Evaluating specificity and selectivity of flavivirus target sequences by NS3 proteases in Aedes aegypti cells using a quenched-GFP reporter

Aedes aegypti transmits viruses such as dengue, Zika, and yellow fever, all members of the Flavivirus genus. The flavivirus genome is translated directly as a single polyprotein and cleaved by both cellular proteases and the virally encoded NS3 protease. Our long-term goal is to express an inactive insect-specific neurotoxin in the mosquito that can be subsequently activated via NS3 cleavage to specifically kill systemically infected mosquitos.
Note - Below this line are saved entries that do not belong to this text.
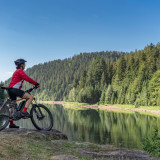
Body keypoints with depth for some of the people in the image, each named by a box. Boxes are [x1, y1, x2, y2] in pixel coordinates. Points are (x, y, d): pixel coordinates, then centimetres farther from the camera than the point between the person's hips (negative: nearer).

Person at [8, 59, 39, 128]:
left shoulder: (17, 71, 26)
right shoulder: (20, 71, -6)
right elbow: (27, 78, -16)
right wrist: (36, 83, -11)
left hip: (11, 90, 11)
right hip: (14, 89, -11)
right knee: (30, 97, -14)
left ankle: (11, 123, 17)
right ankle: (24, 112, -21)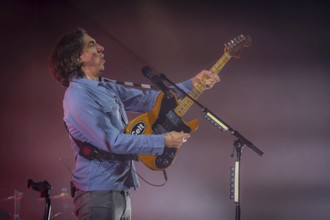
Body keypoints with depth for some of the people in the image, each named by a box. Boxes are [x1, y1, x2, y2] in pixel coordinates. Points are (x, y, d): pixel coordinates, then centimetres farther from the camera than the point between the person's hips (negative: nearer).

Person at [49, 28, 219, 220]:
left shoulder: (106, 87, 10)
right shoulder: (79, 97, -19)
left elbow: (147, 99, 16)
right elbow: (114, 142, -22)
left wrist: (192, 84, 11)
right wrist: (164, 141, -16)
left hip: (119, 189, 9)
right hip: (99, 191, -9)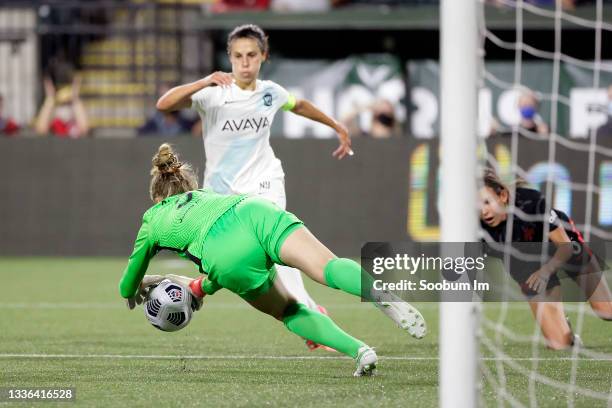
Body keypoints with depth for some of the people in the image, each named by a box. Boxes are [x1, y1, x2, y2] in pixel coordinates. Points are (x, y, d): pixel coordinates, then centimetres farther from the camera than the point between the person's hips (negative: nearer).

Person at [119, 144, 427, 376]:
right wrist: (200, 287, 70)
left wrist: (136, 290, 70)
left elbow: (128, 286, 49)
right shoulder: (205, 195, 46)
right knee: (329, 267, -18)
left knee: (289, 311, 15)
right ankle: (381, 293, -50)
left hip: (226, 255, -3)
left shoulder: (153, 220, 36)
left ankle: (358, 351, -6)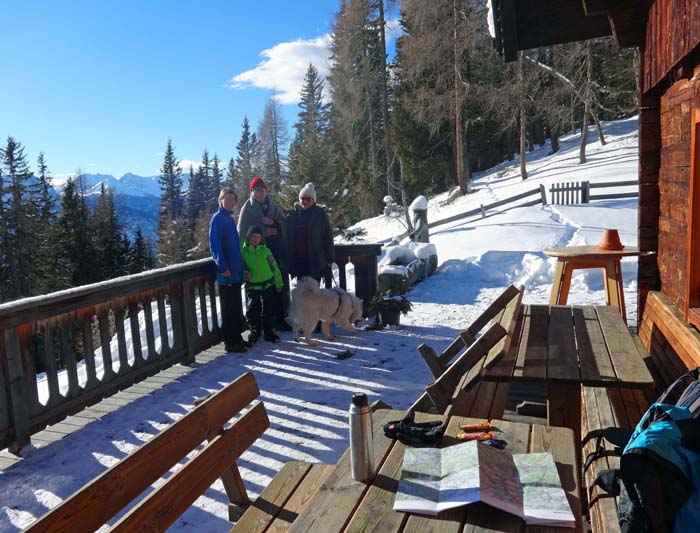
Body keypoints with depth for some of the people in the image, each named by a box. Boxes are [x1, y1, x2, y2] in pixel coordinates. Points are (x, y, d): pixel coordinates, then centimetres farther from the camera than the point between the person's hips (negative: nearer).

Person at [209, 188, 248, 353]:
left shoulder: (230, 219, 17)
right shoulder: (217, 219, -8)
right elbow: (214, 245, -15)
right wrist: (223, 267, -20)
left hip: (235, 271, 8)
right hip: (226, 273, -8)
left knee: (236, 307, 13)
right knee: (228, 308, -2)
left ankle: (236, 338, 23)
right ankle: (229, 342, 5)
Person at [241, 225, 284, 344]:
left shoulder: (265, 250, 0)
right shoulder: (243, 252, -2)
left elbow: (274, 267, 4)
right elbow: (241, 267, 8)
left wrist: (278, 283, 3)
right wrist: (245, 273, -15)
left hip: (268, 284, 1)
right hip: (252, 286, -1)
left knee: (269, 310, 7)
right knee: (252, 310, -1)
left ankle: (269, 332, 21)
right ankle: (254, 332, 17)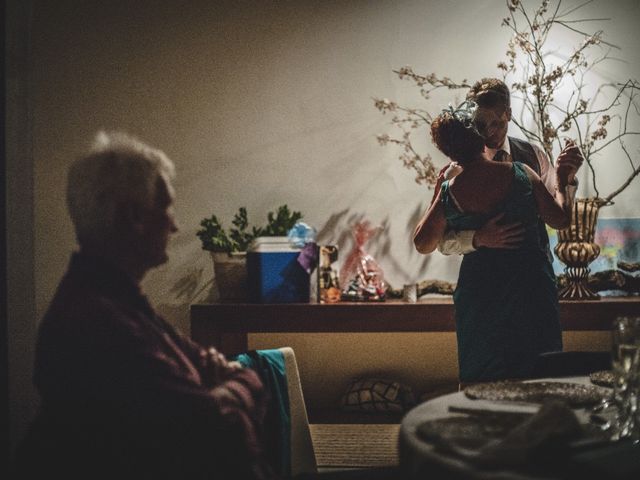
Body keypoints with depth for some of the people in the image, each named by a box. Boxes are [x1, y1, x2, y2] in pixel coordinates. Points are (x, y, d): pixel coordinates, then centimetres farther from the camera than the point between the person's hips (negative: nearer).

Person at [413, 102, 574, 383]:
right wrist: (562, 183, 13)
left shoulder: (448, 193, -6)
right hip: (530, 285, -1)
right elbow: (560, 219, -3)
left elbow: (423, 244, 7)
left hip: (479, 292, 1)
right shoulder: (520, 174, -10)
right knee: (537, 375, 10)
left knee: (479, 377, 13)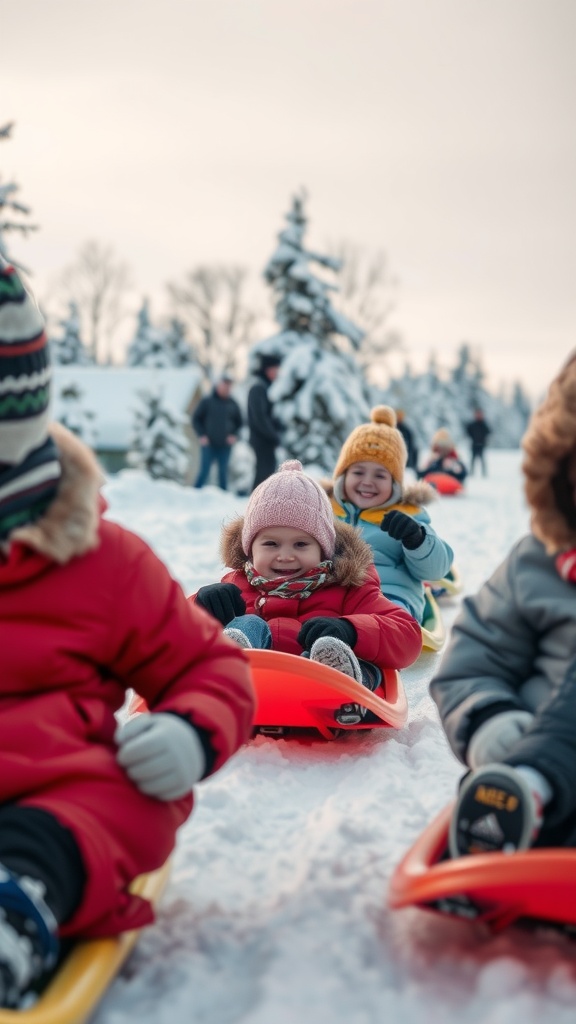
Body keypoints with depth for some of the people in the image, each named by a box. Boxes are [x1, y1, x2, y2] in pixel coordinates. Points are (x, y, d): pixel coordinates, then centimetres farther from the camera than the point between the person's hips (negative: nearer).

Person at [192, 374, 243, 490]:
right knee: (204, 471, -4)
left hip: (225, 446, 3)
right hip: (208, 445, -3)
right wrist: (201, 435, -7)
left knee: (223, 472, 6)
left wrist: (234, 435, 1)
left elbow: (239, 422, 17)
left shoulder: (233, 404, 7)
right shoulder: (206, 401, -1)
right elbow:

In this study, we seek to determine the cleavage efficiency of eight target sequences by flavivirus proteases in Ae. aegypti cells, with the most widely recognized sequence incorporated into our final transgene construct. Reporter plasmids that express a quenched or non-fluorescing eGFP with DENV2 derived NS3 target sequences inserted at the eGFP-quenching peptide junction were individually transfected into A20 cells as well as co-transfected with a plasmid encoding DENV2-NS3. For at least two cleavage sites, imaging at 48, 72, and 96 hours was consistent with viral protease induced cleavage, as a significant increase in fluorescence was observed when both the reporter and protease were expressed in cells. Cleavage of the reporter was also confirmed via Western blot. These results indicate that we can successfully quantitate NS3 activity in vivo, therefore making this method effective for evaluating the cleavage of NS3 target sequences by a range of viral proteases not of the same genome. This should allow us to develop a transgene with the potential to kill mosquitos infected with any flavivirus.